Employers in Canada can’t discriminate against employees based on mental disabilities. But the broad interpretation that courts and arbitration boards frequently apply to human rights laws often makes it difficult to know where the boundaries of “mental disability” lie.
In a recent arbitration decision in Ontario, Windsor (City) and WPFFA (Elliot), the arbitrator found that an employee’s mood problems and stress issues weren’t classifiable as mental disorders. He didn’t qualify as having a mental health disability requiring accommodation.
Background
Kim Elliot worked as a firefighter for the city of Windsor for nearly 10 years. The shift schedule for firefighters consisted of rotating, 24-hour shifts. Good attendance by firefighters was vital to the city. Specified numbers of firefighters are required to operate the fire equipment.
In the years leading up to his dismissal, Elliot had been disciplined a number of times for missing scheduled shifts. Discipline was on an escalating scale. Just before his termination, he had been suspended without pay for four shifts. He was warned that any future absences might result in dismissal.
Elliot also took a two-month medical leave for personal reasons largely related to his marriage. He saw a psychologist who described Elliot as having a temporary “Adjustment disorder with related depressed mood & mixed anxiety stemming from a series of difficulties (financial, marital breakdown, job pressures, community difficulties).” This diagnosis was never disclosed to the city.
About a year after his medical leave, Elliot missed five consecutive shifts. The employer terminated him for cause.
Arbitration decision
Relying heavily on Elliot’s psychological treatment, the firefighters’ union grieved Elliot’s dismissal. It alleged that he suffered from a mental disability as defined by the Human Rights Code. His psychologist gave evidence that during times of stress, his thinking “narrowed” and he obsessed about the cause of stress while remaining oblivious to consequences of his actions.
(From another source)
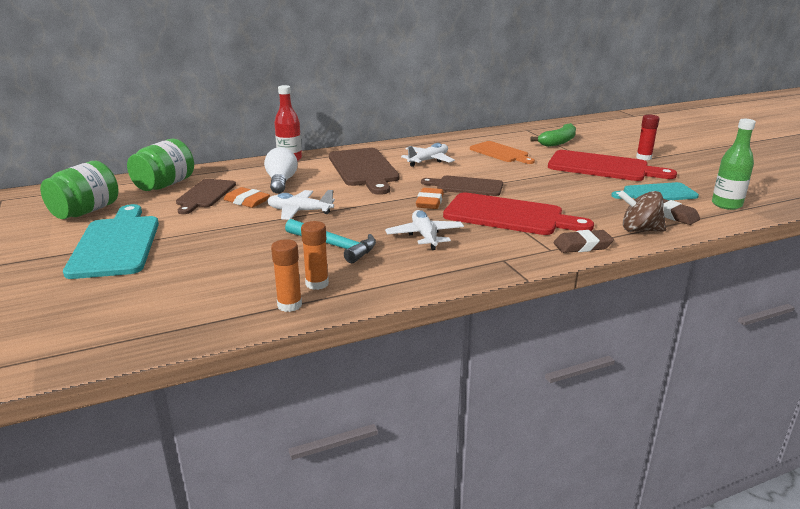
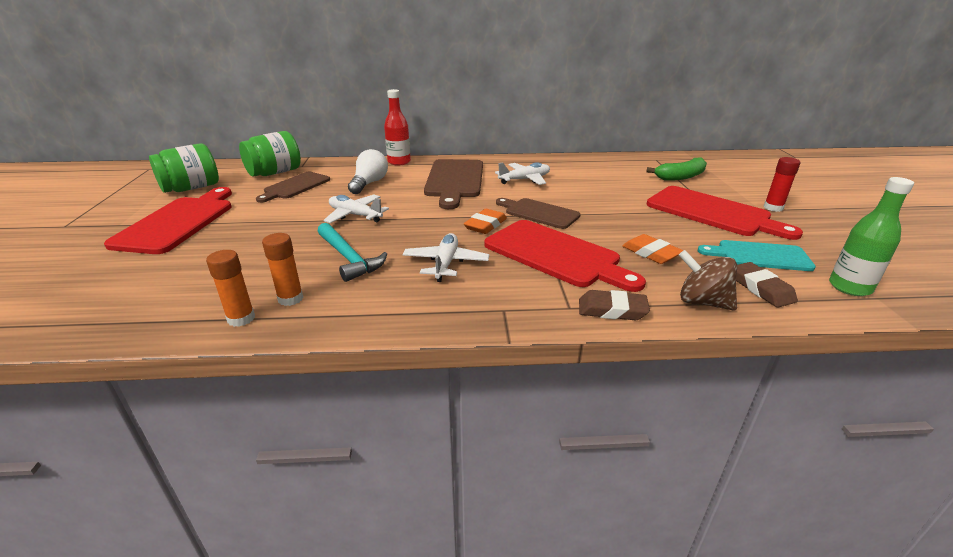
camera: 20 degrees right, 5 degrees up
(116, 244) = (178, 222): turquoise cutting board -> red cutting board
(247, 201) = (321, 198): orange eraser -> orange eraser (651, 253)
(500, 153) = (607, 181): orange cutting board -> none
The psychologist labeled Elliot’s problem as “dissociation,” which he distinguished from a diagnosis of “dissociative identity disorder.” He also noted that Elliot had “mood-related problems.”
The arbitrator had to decide whether Elliot’s condition was a “mental disorder” and thus qualified as a mental disability under the code. The arbitrator noted that not all mental disorders are well known or understood. He also noted that certain people respond better to stress than others.
Despite this, the arbitrator found that Elliot had no mental disorder. He based this largely on the lack of diagnosis at the time of termination. He dismissed the union’s arguments based on behavior.
In short, although Elliot hadn’t behaved in a manner like most other firefighters (or most other employees) and although a psychologist placed him on the “psychotic” end of a neurotic-psychotic spectrum in dealing with his anger and stress, these were particular behaviors and not a substitute for a diagnosis of a mental disorder. The termination was therefore justified.
Lesson for employers
This case clarifies what qualifies as a mental disability under the code. Despite the presence of behaviors that could indicate mental health issues, the arbitrator relied on a lack of official diagnosis to uphold termination. The case illustrates that not all employees who miss work because of stress have a mental disorder. Nor does poor anger-management and stress-management equate, without more, to a mental disability.
It should also be noted that the arbitrator placed some weight on the timing with which the mental disorder argument was brought. The union first raised the issue after termination. There had previously been multiple disciplinary proceedings. This case suggests that in instances where a chronically absent employee alleges discrimination resulting from a mental disorder, decision makers will be less likely to give credence to such claims if the employee failed to raise disability concerns before termination.